Your goal → Could you please reproduce the entries exactly, leaving out any pictures?

- - -

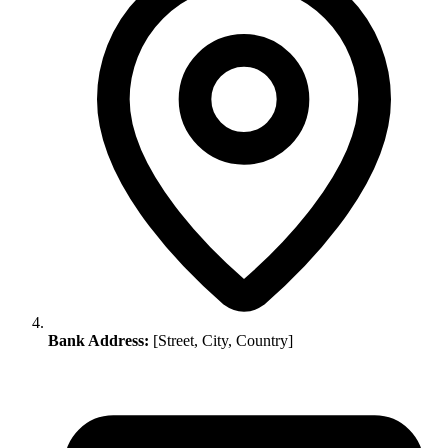
Bank Address:
[Street, City, Country]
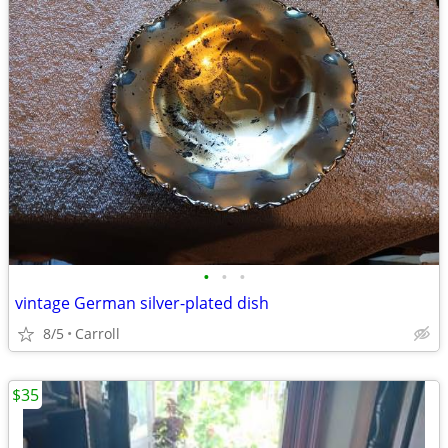
•
•
•
vintage German silver-plated dish
8/5
Carroll
$35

- - -

Solved exercise →
Bank Address:
[Street, City, Country]
•
•
•
vintage German silver-plated dish
8/5
Carroll
$35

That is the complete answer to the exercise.